*What you are asked to do:* Print the data that follows, exactly and completely.

───── Material shown

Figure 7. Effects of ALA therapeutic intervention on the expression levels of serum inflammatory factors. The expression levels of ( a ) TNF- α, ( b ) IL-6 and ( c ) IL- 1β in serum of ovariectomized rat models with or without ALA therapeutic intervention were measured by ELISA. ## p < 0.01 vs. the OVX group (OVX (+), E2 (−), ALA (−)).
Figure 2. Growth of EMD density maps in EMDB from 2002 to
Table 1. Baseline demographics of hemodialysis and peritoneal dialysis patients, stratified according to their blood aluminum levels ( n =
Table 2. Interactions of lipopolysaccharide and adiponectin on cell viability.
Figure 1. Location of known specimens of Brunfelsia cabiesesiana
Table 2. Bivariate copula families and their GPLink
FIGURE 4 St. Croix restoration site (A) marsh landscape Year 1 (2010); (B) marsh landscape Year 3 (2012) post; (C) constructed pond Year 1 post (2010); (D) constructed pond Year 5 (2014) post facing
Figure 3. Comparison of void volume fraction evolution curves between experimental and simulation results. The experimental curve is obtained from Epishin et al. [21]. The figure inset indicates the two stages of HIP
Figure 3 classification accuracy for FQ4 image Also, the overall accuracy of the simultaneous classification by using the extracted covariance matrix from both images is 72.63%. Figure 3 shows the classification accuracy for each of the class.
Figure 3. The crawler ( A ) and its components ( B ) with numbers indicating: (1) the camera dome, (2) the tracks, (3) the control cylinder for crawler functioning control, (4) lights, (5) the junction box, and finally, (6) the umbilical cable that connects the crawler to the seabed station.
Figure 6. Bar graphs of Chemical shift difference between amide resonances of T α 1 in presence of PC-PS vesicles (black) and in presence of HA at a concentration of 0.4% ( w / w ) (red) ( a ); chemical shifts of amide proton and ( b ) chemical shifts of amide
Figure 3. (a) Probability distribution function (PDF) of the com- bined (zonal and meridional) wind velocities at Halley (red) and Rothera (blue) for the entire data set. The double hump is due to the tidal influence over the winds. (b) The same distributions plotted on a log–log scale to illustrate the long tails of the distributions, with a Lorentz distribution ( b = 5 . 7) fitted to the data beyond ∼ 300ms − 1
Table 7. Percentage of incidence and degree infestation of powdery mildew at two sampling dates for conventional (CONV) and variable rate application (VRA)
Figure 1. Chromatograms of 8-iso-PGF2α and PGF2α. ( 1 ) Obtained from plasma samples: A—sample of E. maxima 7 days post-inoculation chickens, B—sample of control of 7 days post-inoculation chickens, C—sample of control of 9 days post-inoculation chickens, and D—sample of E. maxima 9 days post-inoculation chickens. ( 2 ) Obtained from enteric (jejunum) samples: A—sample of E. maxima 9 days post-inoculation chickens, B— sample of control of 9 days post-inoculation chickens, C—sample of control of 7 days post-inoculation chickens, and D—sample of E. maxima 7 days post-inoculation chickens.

──────────

*Reply to the exercise:*
Figure 7. Effects of ALA therapeutic intervention on the expression levels of serum inflammatory factors. The expression levels of ( a ) TNF- α, ( b ) IL-6 and ( c ) IL- 1β in serum of ovariectomized rat models with or without ALA therapeutic intervention were measured by ELISA. ## p < 0.01 vs. the OVX group (OVX (+), E2 (−), ALA (−)).
Figure 2. Growth of EMD density maps in EMDB from 2002 to
Table 1. Baseline demographics of hemodialysis and peritoneal dialysis patients, stratified according to their blood aluminum levels ( n =
Table 2. Interactions of lipopolysaccharide and adiponectin on cell viability.
Figure 1. Location of known specimens of Brunfelsia cabiesesiana
Table 2. Bivariate copula families and their GPLink
FIGURE 4 St. Croix restoration site (A) marsh landscape Year 1 (2010); (B) marsh landscape Year 3 (2012) post; (C) constructed pond Year 1 post (2010); (D) constructed pond Year 5 (2014) post facing
Figure 3. Comparison of void volume fraction evolution curves between experimental and simulation results. The experimental curve is obtained from Epishin et al. [21]. The figure inset indicates the two stages of HIP
Figure 3 classification accuracy for FQ4 image Also, the overall accuracy of the simultaneous classification by using the extracted covariance matrix from both images is 72.63%. Figure 3 shows the classification accuracy for each of the class.
Figure 3. The crawler ( A ) and its components ( B ) with numbers indicating: (1) the camera dome, (2) the tracks, (3) the control cylinder for crawler functioning control, (4) lights, (5) the junction box, and finally, (6) the umbilical cable that connects the crawler to the seabed station.
Figure 6. Bar graphs of Chemical shift difference between amide resonances of T α 1 in presence of PC-PS vesicles (black) and in presence of HA at a concentration of 0.4% ( w / w ) (red) ( a ); chemical shifts of amide proton and ( b ) chemical shifts of amide
Figure 3. (a) Probability distribution function (PDF) of the com- bined (zonal and meridional) wind velocities at Halley (red) and Rothera (blue) for the entire data set. The double hump is due to the tidal influence over the winds. (b) The same distributions plotted on a log–log scale to illustrate the long tails of the distributions, with a Lorentz distribution ( b = 5 . 7) fitted to the data beyond ∼ 300ms − 1
Table 7. Percentage of incidence and degree infestation of powdery mildew at two sampling dates for conventional (CONV) and variable rate application (VRA)
Figure 1. Chromatograms of 8-iso-PGF2α and PGF2α. ( 1 ) Obtained from plasma samples: A—sample of E. maxima 7 days post-inoculation chickens, B—sample of control of 7 days post-inoculation chickens, C—sample of control of 9 days post-inoculation chickens, and D—sample of E. maxima 9 days post-inoculation chickens. ( 2 ) Obtained from enteric (jejunum) samples: A—sample of E. maxima 9 days post-inoculation chickens, B— sample of control of 9 days post-inoculation chickens, C—sample of control of 7 days post-inoculation chickens, and D—sample of E. maxima 7 days post-inoculation chickens.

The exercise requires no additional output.